## WHAT TO PRODUCE
Within the entries that follow, show each line where the word "signals" occurs.

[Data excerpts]
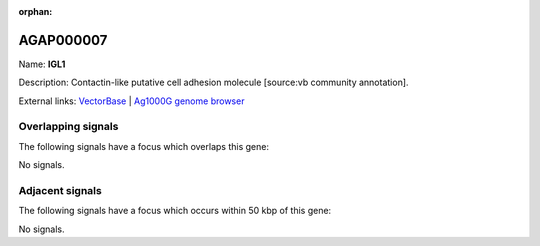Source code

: :orphan:

AGAP000007
=============



Name: **IGL1**

Description: Contactin-like putative cell adhesion molecule [source:vb community annotation].

External links:
`VectorBase <https://www.vectorbase.org/Anopheles_gambiae/Gene/Summary?g=AGAP000007>`_ |
`Ag1000G genome browser <https://www.malariagen.net/apps/ag1000g/phase1-AR3/index.html?genome_region=X:83817-88773#genomebrowser>`_

Overlapping signals
-------------------

The following signals have a focus which overlaps this gene:



No signals.



Adjacent signals
----------------

The following signals have a focus which occurs within 50 kbp of this gene:



No signals.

## OUTPUT OF THE TASK
Overlapping signals
The following signals have a focus which overlaps this gene:
No signals.
Adjacent signals
The following signals have a focus which occurs within 50 kbp of this gene:
No signals.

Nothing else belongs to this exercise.